John A. Paulson School of Engineering and Applied Sciences, Harvard University, Cambridge, MA, USA.
Department of Physics, Harvard University, Cambridge, MA, USA.
J R Soc Interface. 2021 Jan;18(174):20200701. doi: 10.1098/rsif.2020.0701. Epub 2021 Jan 13.

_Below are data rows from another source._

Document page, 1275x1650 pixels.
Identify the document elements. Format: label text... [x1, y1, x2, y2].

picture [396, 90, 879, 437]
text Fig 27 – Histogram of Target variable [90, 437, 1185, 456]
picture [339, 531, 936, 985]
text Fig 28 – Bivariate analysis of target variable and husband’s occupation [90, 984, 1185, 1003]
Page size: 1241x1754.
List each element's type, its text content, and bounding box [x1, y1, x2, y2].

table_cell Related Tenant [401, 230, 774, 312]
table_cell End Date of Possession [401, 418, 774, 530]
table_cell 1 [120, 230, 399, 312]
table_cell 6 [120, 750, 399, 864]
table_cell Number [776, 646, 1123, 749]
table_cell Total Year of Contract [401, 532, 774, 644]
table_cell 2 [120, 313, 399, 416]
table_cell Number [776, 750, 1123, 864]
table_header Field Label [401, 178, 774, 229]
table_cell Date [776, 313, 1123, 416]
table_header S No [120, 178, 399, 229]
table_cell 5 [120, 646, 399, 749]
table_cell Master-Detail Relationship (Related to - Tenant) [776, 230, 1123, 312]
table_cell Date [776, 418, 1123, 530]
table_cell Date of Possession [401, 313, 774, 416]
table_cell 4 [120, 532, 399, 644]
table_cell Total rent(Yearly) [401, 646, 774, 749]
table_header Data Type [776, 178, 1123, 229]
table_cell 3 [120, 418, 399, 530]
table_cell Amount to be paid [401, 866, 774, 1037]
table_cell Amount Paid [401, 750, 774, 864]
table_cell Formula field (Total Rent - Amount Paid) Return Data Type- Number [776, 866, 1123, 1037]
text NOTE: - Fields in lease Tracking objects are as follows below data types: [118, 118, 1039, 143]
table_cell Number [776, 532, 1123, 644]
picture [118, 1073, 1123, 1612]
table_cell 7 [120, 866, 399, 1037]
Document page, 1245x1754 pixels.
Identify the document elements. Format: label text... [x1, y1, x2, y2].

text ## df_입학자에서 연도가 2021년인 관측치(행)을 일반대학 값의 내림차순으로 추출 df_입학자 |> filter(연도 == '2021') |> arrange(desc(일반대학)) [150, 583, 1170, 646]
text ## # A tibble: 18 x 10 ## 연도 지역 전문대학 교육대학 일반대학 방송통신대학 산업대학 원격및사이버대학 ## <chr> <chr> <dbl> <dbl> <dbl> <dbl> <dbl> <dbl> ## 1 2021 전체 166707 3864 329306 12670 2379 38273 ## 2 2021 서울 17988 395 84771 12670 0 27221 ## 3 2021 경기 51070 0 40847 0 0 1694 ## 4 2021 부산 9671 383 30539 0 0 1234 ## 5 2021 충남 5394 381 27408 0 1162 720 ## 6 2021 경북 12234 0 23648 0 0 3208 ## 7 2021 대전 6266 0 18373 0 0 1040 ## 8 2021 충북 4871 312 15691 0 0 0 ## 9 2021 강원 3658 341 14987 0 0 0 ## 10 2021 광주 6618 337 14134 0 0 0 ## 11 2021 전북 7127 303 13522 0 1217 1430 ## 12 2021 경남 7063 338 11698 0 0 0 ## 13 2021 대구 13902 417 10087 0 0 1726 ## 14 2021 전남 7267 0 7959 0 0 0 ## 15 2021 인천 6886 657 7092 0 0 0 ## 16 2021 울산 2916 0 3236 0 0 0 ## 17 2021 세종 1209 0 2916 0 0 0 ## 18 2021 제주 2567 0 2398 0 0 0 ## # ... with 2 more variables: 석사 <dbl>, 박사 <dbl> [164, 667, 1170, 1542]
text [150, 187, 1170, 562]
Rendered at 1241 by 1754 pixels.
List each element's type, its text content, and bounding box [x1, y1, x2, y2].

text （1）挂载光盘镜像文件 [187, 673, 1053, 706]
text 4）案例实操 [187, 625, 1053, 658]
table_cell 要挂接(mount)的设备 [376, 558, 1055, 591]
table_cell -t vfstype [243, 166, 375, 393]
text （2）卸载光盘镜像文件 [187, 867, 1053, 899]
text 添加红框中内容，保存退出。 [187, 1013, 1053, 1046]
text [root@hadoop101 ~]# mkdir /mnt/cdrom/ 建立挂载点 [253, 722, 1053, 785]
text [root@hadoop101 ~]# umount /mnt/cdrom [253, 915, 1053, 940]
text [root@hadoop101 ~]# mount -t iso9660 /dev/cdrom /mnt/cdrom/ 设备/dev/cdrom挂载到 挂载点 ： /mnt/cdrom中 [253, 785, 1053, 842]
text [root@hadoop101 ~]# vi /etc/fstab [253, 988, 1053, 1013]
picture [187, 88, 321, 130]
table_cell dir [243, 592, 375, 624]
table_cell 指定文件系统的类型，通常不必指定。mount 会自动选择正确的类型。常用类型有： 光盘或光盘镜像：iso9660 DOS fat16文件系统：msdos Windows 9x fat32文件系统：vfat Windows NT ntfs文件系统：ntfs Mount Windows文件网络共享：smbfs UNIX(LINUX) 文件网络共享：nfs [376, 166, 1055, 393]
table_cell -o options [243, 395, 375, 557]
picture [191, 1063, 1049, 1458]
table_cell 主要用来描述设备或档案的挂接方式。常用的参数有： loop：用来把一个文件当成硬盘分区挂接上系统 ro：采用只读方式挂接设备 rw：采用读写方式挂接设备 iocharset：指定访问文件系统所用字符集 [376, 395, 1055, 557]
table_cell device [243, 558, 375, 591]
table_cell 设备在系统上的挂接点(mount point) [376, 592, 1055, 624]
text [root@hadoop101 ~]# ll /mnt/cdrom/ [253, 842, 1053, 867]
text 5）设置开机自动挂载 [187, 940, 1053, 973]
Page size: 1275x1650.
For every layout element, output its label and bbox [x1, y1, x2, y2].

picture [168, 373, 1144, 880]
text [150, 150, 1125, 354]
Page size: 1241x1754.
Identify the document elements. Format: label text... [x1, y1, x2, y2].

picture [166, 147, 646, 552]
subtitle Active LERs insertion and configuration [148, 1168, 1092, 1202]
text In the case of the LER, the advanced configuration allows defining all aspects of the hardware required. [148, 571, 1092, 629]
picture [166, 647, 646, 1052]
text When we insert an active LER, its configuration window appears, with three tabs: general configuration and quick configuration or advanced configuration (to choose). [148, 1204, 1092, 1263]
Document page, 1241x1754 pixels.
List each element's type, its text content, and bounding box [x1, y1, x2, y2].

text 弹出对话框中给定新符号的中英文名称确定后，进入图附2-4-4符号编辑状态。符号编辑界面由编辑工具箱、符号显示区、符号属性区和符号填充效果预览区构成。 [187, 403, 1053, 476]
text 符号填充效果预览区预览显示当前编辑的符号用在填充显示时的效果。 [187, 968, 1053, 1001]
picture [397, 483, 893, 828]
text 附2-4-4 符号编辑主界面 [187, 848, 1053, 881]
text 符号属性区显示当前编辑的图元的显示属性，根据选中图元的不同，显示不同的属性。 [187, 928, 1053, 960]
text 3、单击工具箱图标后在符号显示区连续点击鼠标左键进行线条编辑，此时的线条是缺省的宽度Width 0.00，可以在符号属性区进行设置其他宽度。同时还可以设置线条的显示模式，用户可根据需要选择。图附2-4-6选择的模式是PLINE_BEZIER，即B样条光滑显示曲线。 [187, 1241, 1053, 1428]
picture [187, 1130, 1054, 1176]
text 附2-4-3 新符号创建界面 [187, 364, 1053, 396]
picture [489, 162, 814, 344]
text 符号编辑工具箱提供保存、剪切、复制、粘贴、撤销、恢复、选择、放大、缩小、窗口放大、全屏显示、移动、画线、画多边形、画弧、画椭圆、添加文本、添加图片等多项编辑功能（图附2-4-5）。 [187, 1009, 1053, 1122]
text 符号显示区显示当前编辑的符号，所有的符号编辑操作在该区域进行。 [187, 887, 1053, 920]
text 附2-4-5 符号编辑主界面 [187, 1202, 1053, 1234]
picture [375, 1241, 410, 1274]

Walking is a common bipedal and quadrupedal gait and is often associated with terrestrial and aquatic organisms. Inspired by recent evidence of the neural underpinnings of primitive aquatic walking in the little skate , we introduce a theoretical model of aquatic walking that reveals robust and efficient gaits with modest requirements for body morphology and control. The model predicts undulatory behaviour of the system body with a regular foot placement pattern, which is also observed in the animal, and additionally predicts the existence of gait bistability between two states, one with a large energetic cost for locomotion and another associated with almost no energetic cost. We show that these can be discovered using a simple reinforcement learning scheme. To test these theoretical frameworks, we built a bipedal robot and show that its behaviours are similar to those of our minimal model: its gait is also periodic and exhibits bistability, with a low efficiency mode separated from a high efficiency mode by a 'jump' transition. Overall, our study highlights the physical constraints on the evolution of walking and provides a guide for the design of efficient biomimetic robots.
行走是一种常见的两足和四足步态,通常与陆地和水生生物有关。受最近在小鳐鱼中发现的原始水生行走神经基础的启发,我们引入了一个水生行走的理论模型,该模型揭示了具有适度身体形态和控制要求的稳健且高效的步态。该模型预测系统身体的波动行为具有规则的脚部放置模式,这在动物中也观察到,此外还预测了两种状态之间的步态双稳定性的存在,一种状态的运动能量成本很大,另一种状态与几乎没有能量成本相关。我们表明,使用简单的强化学习方案可以发现这些状态。为了验证这些理论框架,我们构建了一个双足机器人,并表明其行为与我们的最小模型相似:它的步态也是周期性的,并且表现出双稳定性,低效率模式与高效率模式之间通过“跳跃”转换分离。总的来说,我们的研究强调了行走进化的物理限制,并为高效仿生机器人的设计提供了指导。